**JOB ITEM**
Pull out the lines from the one containing "あなたの一戸建て、査定価格はいくら？" up to and including the one containing "ЯМЗ 236 НЕ Трубки по", copying them unchanged. Leave the pictures out of your answer.

**EXCERPTED DATA**
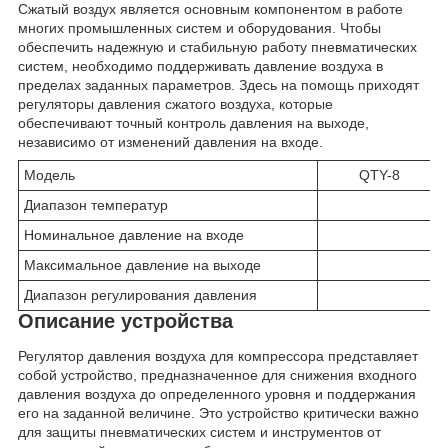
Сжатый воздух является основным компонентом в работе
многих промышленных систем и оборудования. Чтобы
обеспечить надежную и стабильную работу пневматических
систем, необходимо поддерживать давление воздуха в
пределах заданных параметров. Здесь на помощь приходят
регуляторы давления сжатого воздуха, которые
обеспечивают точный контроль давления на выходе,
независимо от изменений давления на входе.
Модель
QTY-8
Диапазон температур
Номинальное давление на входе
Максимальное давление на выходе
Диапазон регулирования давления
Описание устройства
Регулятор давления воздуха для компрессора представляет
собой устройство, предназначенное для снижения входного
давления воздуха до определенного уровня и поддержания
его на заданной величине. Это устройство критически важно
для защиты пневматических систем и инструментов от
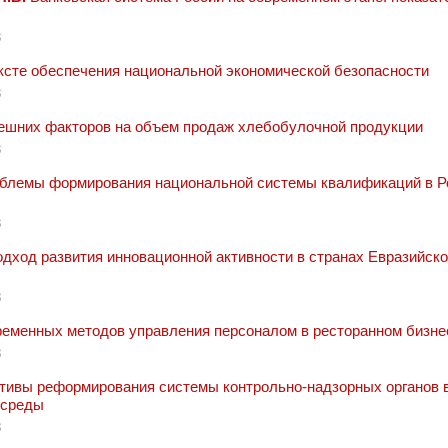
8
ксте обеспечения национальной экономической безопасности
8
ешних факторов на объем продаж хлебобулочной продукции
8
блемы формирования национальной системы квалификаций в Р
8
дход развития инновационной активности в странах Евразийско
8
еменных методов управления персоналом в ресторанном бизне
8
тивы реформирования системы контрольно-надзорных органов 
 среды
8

---

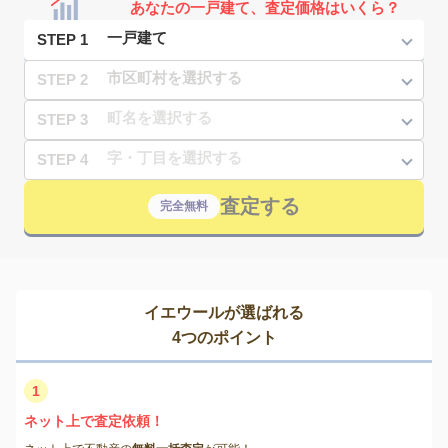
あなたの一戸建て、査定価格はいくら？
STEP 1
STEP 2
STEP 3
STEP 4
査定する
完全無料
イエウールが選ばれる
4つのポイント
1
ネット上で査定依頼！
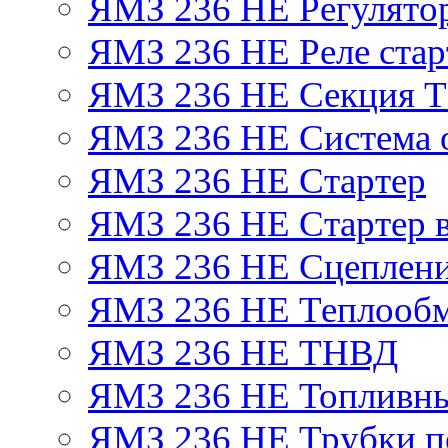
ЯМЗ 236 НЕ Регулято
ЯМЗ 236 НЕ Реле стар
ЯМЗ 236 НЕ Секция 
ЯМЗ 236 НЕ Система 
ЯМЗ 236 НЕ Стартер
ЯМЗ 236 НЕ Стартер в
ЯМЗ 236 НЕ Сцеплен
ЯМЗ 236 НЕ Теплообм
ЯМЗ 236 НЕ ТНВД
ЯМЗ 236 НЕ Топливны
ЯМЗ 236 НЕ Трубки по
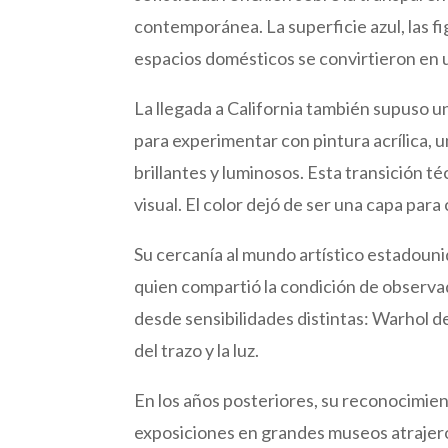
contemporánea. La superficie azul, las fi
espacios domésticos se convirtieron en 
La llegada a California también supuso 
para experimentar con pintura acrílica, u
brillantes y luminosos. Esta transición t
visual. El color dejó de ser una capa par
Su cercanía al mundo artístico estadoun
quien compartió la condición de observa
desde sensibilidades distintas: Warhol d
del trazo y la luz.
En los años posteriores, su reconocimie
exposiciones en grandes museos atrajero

--

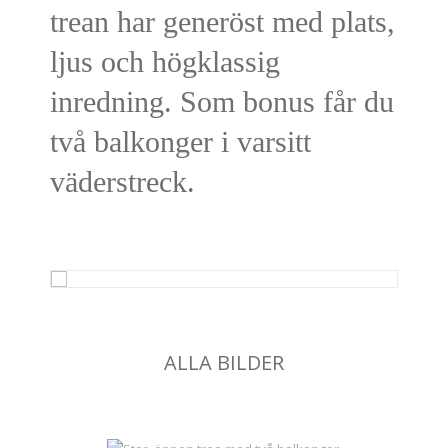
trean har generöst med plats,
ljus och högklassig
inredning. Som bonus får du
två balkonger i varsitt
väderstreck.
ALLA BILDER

**EXERCISE RESULT**
あなたの一戸建て、査定価格はいくら？
STEP 1
STEP 2
STEP 3
STEP 4
査定する
完全無料
イエウールが選ばれる
4つのポイント
1
ネット上で査定依頼！
ЯМЗ 236 НЕ Регулято
ЯМЗ 236 НЕ Реле стар
ЯМЗ 236 НЕ Секция 
ЯМЗ 236 НЕ Система 
ЯМЗ 236 НЕ Стартер
ЯМЗ 236 НЕ Стартер в
ЯМЗ 236 НЕ Сцеплен
ЯМЗ 236 НЕ Теплообм
ЯМЗ 236 НЕ ТНВД
ЯМЗ 236 НЕ Топливны
ЯМЗ 236 НЕ Трубки по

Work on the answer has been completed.